Future of Kawakawa pool secured

By Peter de Graaf

1 comment
BIG JOB:  Les Feasy and Bill Wigglesworth work on the Kawakawa pool's roof. PHOTO / DEBBIE BEADLE
BIG JOB: Les Feasy and Bill Wigglesworth work on the Kawakawa pool's roof. PHOTO / DEBBIE BEADLE

The future of Kawakawa's indoor pool has been secured by a group of volunteers who spent 10 days of their own time repairing the roof.

The crew painted and rust-treated the roof, renewed the guttering and replaced the clear panels. They also installed a wind-operated ventilation system to suck out the fog and chlorine fumes, which project leader Richard Duley said had already made a big difference.

"It went really well. We had four to five guys plus a crew from Ngawha [prison] every day," he said.

"It's no exaggeration to say that with a sound, long-lasting structure over the pool, their work has saved this facility from the threat of closure. Our community owes a huge thank you to these selfless people."

Suppliers had offered good deals on materials and Kawakawa businesses had provided food each day for the workers.

A Corrections spokeswoman said about nine inmates, plus a prison officer, had been working at the pool five days a week for the past six weeks.
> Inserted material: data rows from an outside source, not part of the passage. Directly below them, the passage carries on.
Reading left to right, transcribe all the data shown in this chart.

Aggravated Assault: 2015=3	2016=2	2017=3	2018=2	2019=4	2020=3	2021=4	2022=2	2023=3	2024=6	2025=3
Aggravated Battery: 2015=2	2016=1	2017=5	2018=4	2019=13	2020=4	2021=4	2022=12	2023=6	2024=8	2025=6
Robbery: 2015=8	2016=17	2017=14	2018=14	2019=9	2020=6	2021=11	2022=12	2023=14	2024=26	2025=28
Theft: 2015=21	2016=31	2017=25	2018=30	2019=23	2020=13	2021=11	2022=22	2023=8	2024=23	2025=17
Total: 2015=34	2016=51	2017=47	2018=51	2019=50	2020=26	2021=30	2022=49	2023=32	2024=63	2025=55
They had stripped the old paint and were now repainting the building's exterior.

The prisoners had been through painting and decorating instruction and were putting their new skills to practical use, she said.
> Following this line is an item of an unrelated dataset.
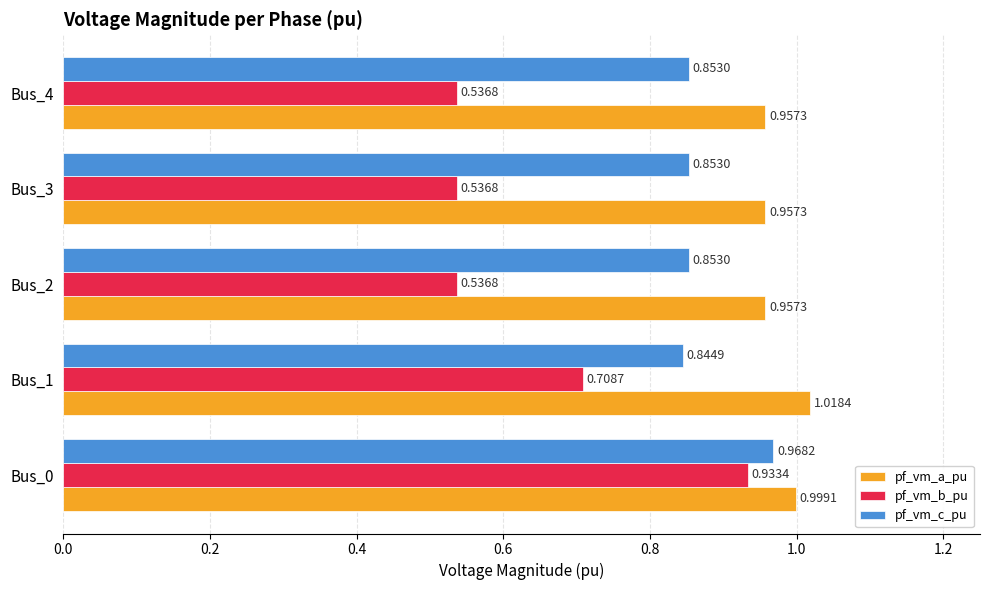

Rank the series at Bus_0 from highest to lowest value.

pf_vm_a_pu, pf_vm_c_pu, pf_vm_b_pu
The community-driven revamp was prompted by a report commissioned last year by the Far North District Council following public calls for new pools in Kaitaia and Kerikeri.

The report recommended upgrading the existing pool in Kaitaia, building a new complex in Kerikeri, and closing the ageing facility in Kawakawa.
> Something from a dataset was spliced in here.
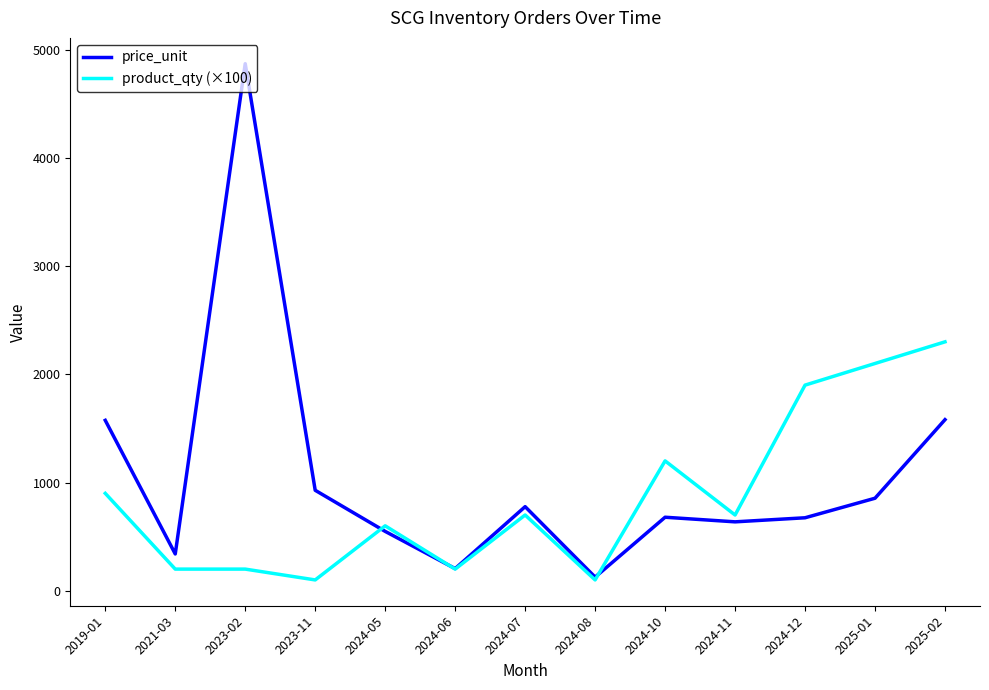

Does the chart display data point markers on the line(s)?

No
The council has distanced itself from the report and Mr Duley said the roof repairs, and the fact the council had put money into the project, meant the pool's future was now secure.

The council contributed funding originally set aside for a revamp of changing rooms but had got a lot more for its money.

"So it's a win-win for everybody," Mr Duley said.

The next stage of the project would be to enhance the pool's appearance with an outdoor picnic area, artwork, and possibly a rooftop sculpture.

Kawakawa's 25m pool is operated by the Kaitaia-based Community Business and Environment Centre. It is part of the ASB Recreation Centre on Bay of Islands College grounds in Derrick Rd. It is the only public indoor heated pool in the Bay.

Anyone who wants to help can call Mr Duley on (09) 404 0043.

Meanwhile, a public meeting is being held in Kerikeri on June 12 to discuss community plans for a new pool. The meeting will start at 7pm at the Turner Centre.